Auteur(s) : FRANÇOIS POUZAUD
Le Moniteur des pharmacies n° 3296 du 23/11/2019
ttps://www.lemoniteurdespharmacies.fr/revues/le-moniteur-des-pharmacies/article/n-3296/1-euro-ma-pharmacie-qui-en-veut.html
A 71 ans, Claude Le Poultier, installé dans la Manche, a réussi une astucieuse « tempête médiatique » autour de la vente de son officine qui ne trouvait pas de repreneur depuis plus de 5 ans. Il se dit prêt à la transmettre pour 1 € symbolique. Les choses n’ont pas traîné. Plusieurs acquéreurs ont déjà mordu à l’hameçon.
Installé depuis 42 ans à Saint-Martin-de-Landelles (Manche), un village de 1 200 habitants, Claude Le Poultier subit la dure réalité des déserts médicaux, mais aussi le sort réservé aux petites officines dont le chiffre d’affaires (500 000 €) est trop faible pour intéresser des acquéreurs. Il y a plus de 5 ans, à l’âge de la retraite, il décide de mettre en vente son entreprise individuelle à 250 000 €, soit 50 % du chiffre d’affaires (CA).
Pour compliquer sa tâche, l’environnement médical de son officine n’est pas au mieux. « Au moment de la mise en vente de l’officine, le seul médecin du village était proche de la retraite. Outre mon faible chiffre d’affaires, son âge a effrayé plus d’un acquéreur », explique-t-il. Résultat : pas une touche, pas de repreneur à l’horizon. « J’ai sollicité les cabinets de transactions mais aucun d’eux ne s’est vraiment intéressé à la vente de mon officine », ajoute-t-il. L’espoir renaît lorsqu’il y a 2 ans un médecin désormais âgé de 49 ans débarque à Saint-Martin-de-Landelles et rejoint la maison médicale de la commune, s’installant aux côtés d’un cabinet d’infirmières et d’un kiné exerçant à proximité.

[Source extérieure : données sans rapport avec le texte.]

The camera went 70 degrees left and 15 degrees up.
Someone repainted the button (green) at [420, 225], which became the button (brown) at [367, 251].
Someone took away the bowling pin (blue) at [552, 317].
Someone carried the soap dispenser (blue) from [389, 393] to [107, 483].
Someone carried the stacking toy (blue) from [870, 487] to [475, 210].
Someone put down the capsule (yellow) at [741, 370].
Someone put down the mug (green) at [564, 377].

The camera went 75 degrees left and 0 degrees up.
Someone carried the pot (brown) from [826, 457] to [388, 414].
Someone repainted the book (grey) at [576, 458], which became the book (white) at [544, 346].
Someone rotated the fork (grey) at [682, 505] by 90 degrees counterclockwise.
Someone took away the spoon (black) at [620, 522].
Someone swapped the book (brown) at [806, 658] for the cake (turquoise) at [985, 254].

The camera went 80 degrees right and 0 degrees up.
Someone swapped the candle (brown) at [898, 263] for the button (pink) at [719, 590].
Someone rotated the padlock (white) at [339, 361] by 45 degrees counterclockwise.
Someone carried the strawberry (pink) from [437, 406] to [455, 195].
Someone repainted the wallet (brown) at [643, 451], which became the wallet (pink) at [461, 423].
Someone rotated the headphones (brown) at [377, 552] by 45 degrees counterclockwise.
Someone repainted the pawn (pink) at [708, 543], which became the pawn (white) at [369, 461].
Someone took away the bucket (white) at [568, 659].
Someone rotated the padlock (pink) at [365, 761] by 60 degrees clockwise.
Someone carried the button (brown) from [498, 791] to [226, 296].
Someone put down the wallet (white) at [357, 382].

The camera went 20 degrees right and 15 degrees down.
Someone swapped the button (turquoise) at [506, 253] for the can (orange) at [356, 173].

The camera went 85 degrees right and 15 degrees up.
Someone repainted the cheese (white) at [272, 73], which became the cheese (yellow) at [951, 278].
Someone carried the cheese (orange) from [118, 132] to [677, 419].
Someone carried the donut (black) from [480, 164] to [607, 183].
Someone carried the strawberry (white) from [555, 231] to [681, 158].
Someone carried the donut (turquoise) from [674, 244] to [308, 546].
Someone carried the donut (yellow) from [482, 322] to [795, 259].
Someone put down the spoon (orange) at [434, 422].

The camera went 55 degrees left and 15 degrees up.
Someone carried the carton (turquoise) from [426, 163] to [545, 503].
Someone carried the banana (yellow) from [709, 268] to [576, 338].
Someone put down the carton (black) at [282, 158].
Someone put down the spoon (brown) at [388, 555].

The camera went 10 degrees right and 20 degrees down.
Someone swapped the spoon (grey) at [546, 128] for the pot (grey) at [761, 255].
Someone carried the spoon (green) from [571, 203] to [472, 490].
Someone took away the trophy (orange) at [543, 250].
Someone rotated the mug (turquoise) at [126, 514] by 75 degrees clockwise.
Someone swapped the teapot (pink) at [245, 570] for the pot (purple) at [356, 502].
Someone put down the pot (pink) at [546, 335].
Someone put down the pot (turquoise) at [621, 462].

Là n’est pas le seul regain d’intérêt de sa pharmacie. Dans cette commune qui a fusionné avec Saint-Hilaire-du-Harcouët et Virey, totalisant plus de 6 000 habitants, « la population est stable depuis plusieurs années », indique Claude Le Poultier. Malgré tout, la demande ne se manifeste toujours pas et le titulaire décide de brader son officine. Il y a plus de 1 an, il met sa pharmacie en vente pour un prix de 60 000 €. Sans plus de succès.
Tout faire pour éviter la fermeture !
C’est donc en désespoir de cause que ce titulaire décide de céder son officine pour 1 € symbolique. « Je m’étais fixé une date butoir, si je ne parvenais pas à trouver un repreneur d’ici fin décembre, je rendrais ma licence à l’agence régionale de santé, mais je ne voulais pas non plus abandonner ma patientèle en laissant le vide après mon départ », raconte-t-il.
Tout mais pas la fermeture. Cette stupéfiante mais légale proposition a fait mouche. « Tout a commencé par un reportage dans un journal local qui s’est ému de ma situation , glisse-t-il. Ça a été ensuite l’émeute médiatique. Très rapidement, je suis passé sur France 3 , BFM TV et j’ai été sollicité par des radios nationales : Europe 1 , RTL … »Comme par miracle, le téléphone s’est remis à sonner. « En seulement une semaine, une vingtaine de contacts se sont manifestés. Trois acquéreurs potentiels dont 2 de la région parisienne ont fait le déplacement à Saint-Martin et je les ai reçus dans mon officine. Il semble que mon initiative ait également fait des émules, 2 titulaires bretons auraient pris la même décision, faute de repreneur. »
Claude Le Poultier reprend espoir car l’exploitation est viable. Son officine, sur 100 m², a été rénovée il y a 12 ans et présente une bonne rentabilité qui peut encore être améliorée. « Je suis pharmacien de profession et commerçant par obligation, il y a donc du potentiel pour un repreneur qui souhaite développer les aspects commerciaux », lance-t-il. Selon lui, son successeur peut décemment vivre de sa pharmacie et s’octroyer facilement une rémunération mensuelle de 3 500 à 4 000 €.
Reste ce prix de vente accrocheur et provocateur de 1 €. « Si je ne peux pas faire autrement, je tiendrai parole », assure-t-il. Mais il espère que la fourchette du prix de cession se situera entre 1 € et 60 000 €. Même s’il n’attend pas vraiment après ce capital. Souhaitant conserver les murs dont il est propriétaire par le biais d’une société civile immobilière (SCI), Claude Le Poultier, qui n’a pas de gros besoins, pourra vivre décemment de sa retraite et des loyers perçus.